Instructions to follow: Reproduce only the part of the items that opens with the line containing "order: Passeriformes" and closes with the line containing "common name: Tree pipit", with every "name" replaced by "label" and nothing else altered.

-- Begin --

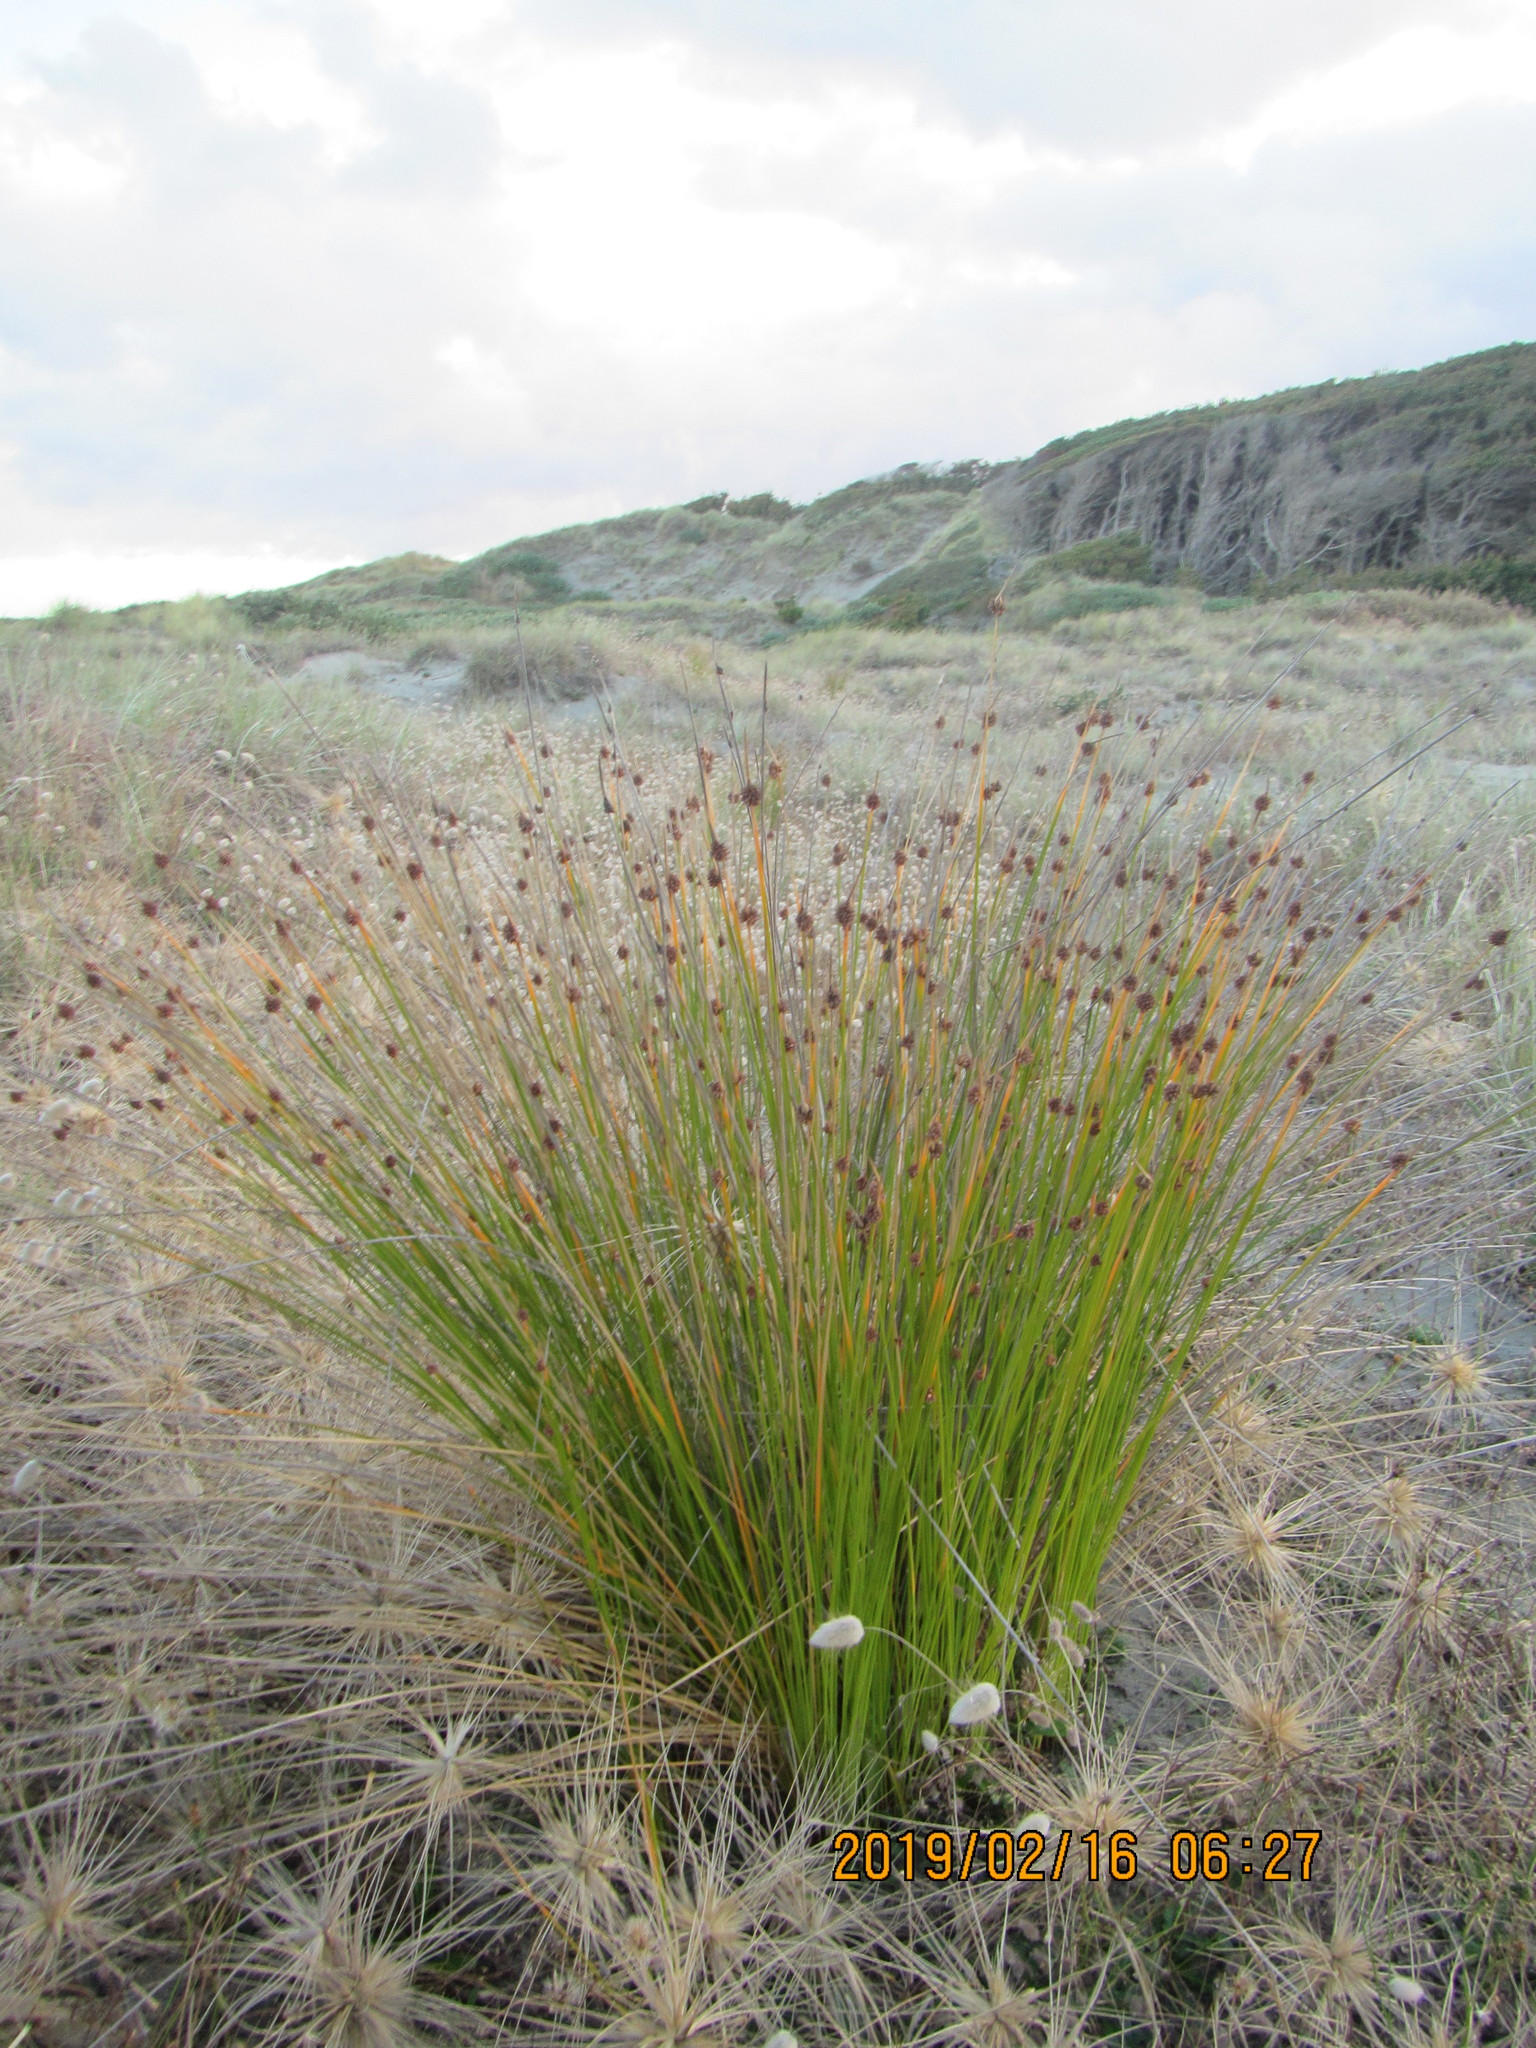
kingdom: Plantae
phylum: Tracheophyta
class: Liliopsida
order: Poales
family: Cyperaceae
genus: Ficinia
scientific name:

-- End --
-- Begin --

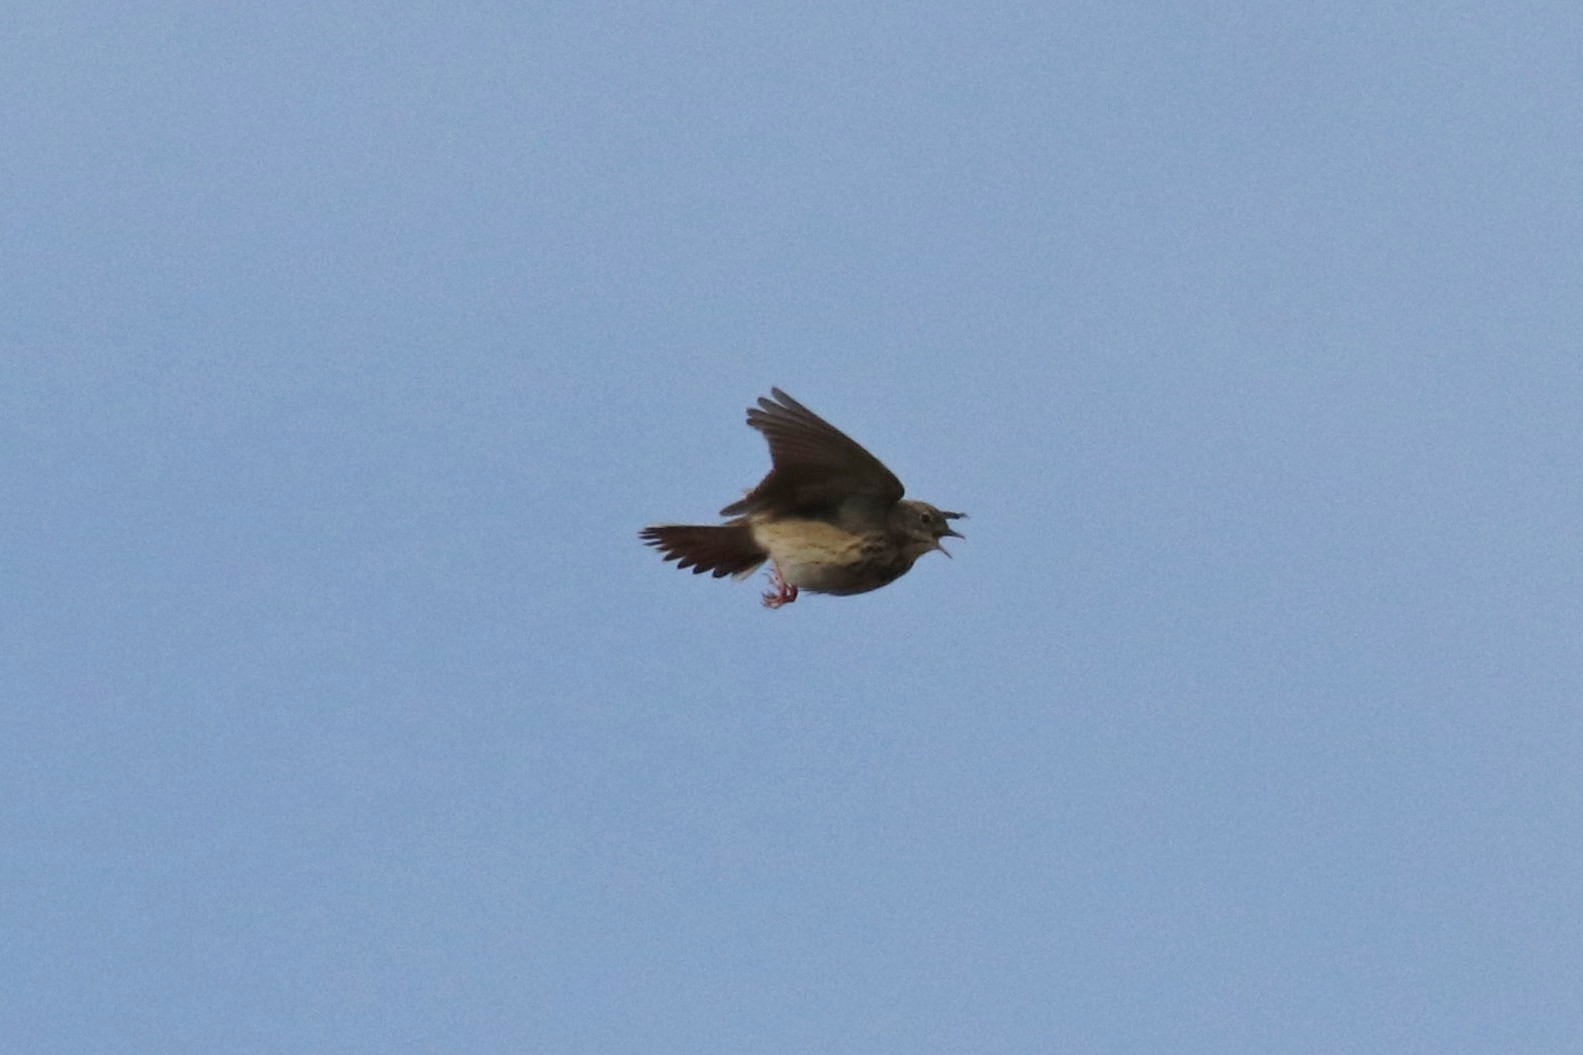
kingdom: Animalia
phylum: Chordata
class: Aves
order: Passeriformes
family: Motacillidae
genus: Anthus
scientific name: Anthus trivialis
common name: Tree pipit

-- End --

Result of this task:
order: Passeriformes
family: Motacillidae
genus: Anthus
scientific label: Anthus trivialis
common label: Tree pipit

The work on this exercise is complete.